* Page-level text extractions *
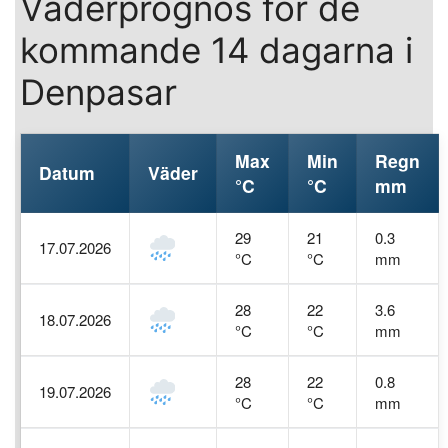
Väderprognos för de
kommande 14 dagarna i
Denpasar
Max
Min
Regn
Datum
Väder
°C
°C
mm
29
21
0.3
17.07.2026
°C
°C
mm
28
22
3.6
18.07.2026
°C
°C
mm
28
22
0.8
19.07.2026
°C
°C
mm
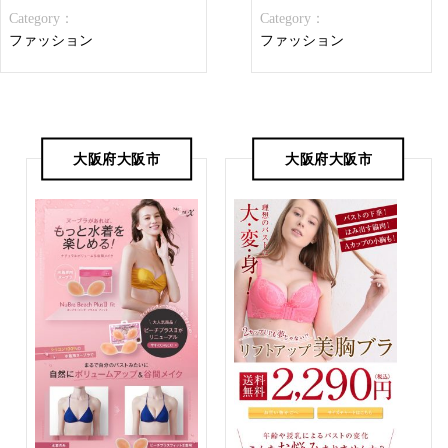
Category：
Category：
ファッション
ファッション
大阪府大阪市
大阪府大阪市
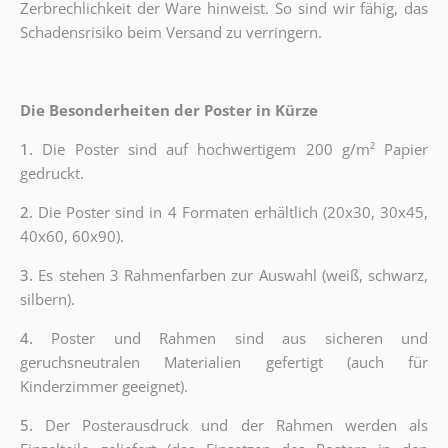
Zerbrechlichkeit der Ware hinweist. So sind wir fähig, das
Schadensrisiko beim Versand zu verringern.
Die Besonderheiten der Poster in Kürze
1.
Die Poster sind auf hochwertigem 200 g/m² Papier
gedruckt.
2.
Die Poster sind in 4 Formaten erhältlich (20x30, 30x45,
40x60, 60x90).
3.
Es stehen 3 Rahmenfarben zur Auswahl (weiß, schwarz,
silbern).
4.
Poster und Rahmen sind aus sicheren und
geruchsneutralen Materialien gefertigt (auch für
Kinderzimmer geeignet).
5.
Der Posterausdruck und der Rahmen werden als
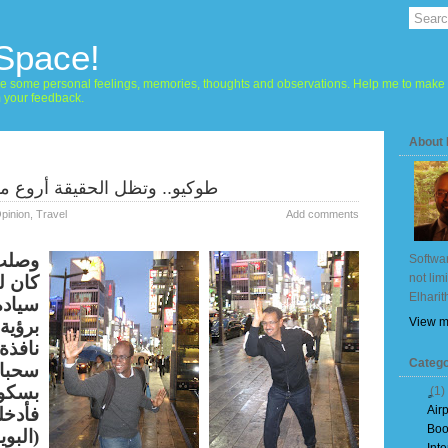
 Space!
hare some personal feelings, memories, thoughts and observations. Help me to make 
m your feedback.
About
طوكيو.. وتظل الحقيقة أروع من 
pinion
,
Travel
Add comments
وصلت
Softwar
not lim
كان ل
Elharit
سيادة 
View m
برؤية
نافذة
Catego
سحبا 
بسكون
(1)
Air
فأدخ
Boo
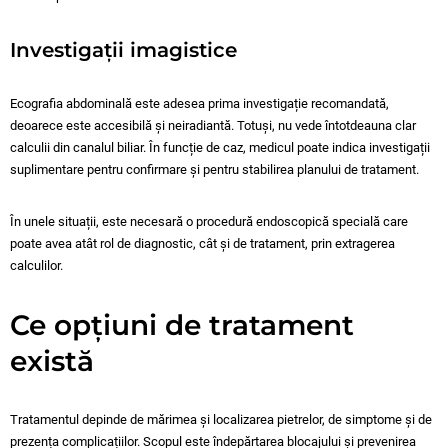
Investigații imagistice
Ecografia abdominală este adesea prima investigație recomandată,
deoarece este accesibilă și neiradiantă. Totuși, nu vede întotdeauna clar
calculii din canalul biliar. În funcție de caz, medicul poate indica investigații
suplimentare pentru confirmare și pentru stabilirea planului de tratament.
În unele situații, este necesară o procedură endoscopică specială care
poate avea atât rol de diagnostic, cât și de tratament, prin extragerea
calculilor.
Ce opțiuni de tratament
există
Tratamentul depinde de mărimea și localizarea pietrelor, de simptome și de
prezența complicațiilor. Scopul este îndepărtarea blocajului și prevenirea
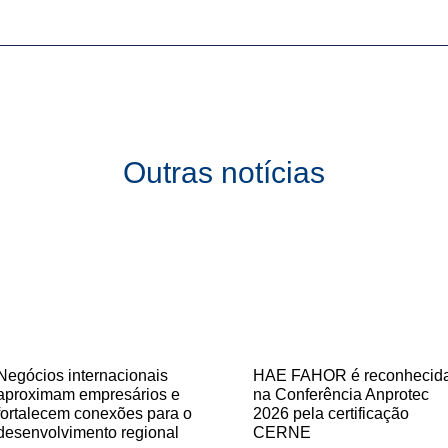
Outras notícias
Negócios internacionais
HAE FAHOR é reconhecid
aproximam empresários e
na Conferência Anprotec
fortalecem conexões para o
2026 pela certificação
desenvolvimento regional
CERNE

* ACTIVITY *
Starting at the first line of the records and stopping after the line with "calculii din canalul", copy each line exactly; pictures stay out.

* RESULT OF THE EXERCISE *
Väderprognos för de
kommande 14 dagarna i
Denpasar
Max
Min
Regn
Datum
Väder
°C
°C
mm
29
21
0.3
17.07.2026
°C
°C
mm
28
22
3.6
18.07.2026
°C
°C
mm
28
22
0.8
19.07.2026
°C
°C
mm
Category：
Category：
ファッション
ファッション
大阪府大阪市
大阪府大阪市
Zerbrechlichkeit der Ware hinweist. So sind wir fähig, das
Schadensrisiko beim Versand zu verringern.
Die Besonderheiten der Poster in Kürze
1.
Die Poster sind auf hochwertigem 200 g/m² Papier
gedruckt.
2.
Die Poster sind in 4 Formaten erhältlich (20x30, 30x45,
40x60, 60x90).
3.
Es stehen 3 Rahmenfarben zur Auswahl (weiß, schwarz,
silbern).
4.
Poster und Rahmen sind aus sicheren und
geruchsneutralen Materialien gefertigt (auch für
Kinderzimmer geeignet).
5.
Der Posterausdruck und der Rahmen werden als
 Space!
hare some personal feelings, memories, thoughts and observations. Help me to make 
m your feedback.
About
طوكيو.. وتظل الحقيقة أروع من 
pinion
,
Travel
Add comments
وصلت
Softwar
not lim
كان ل
Elharit
سيادة 
View m
برؤية
نافذة
Catego
سحبا 
بسكون
(1)
Air
فأدخ
Boo
Investigații imagistice
Ecografia abdominală este adesea prima investigație recomandată,
deoarece este accesibilă și neiradiantă. Totuși, nu vede întotdeauna clar
calculii din canalul biliar. În funcție de caz, medicul poate indica investigații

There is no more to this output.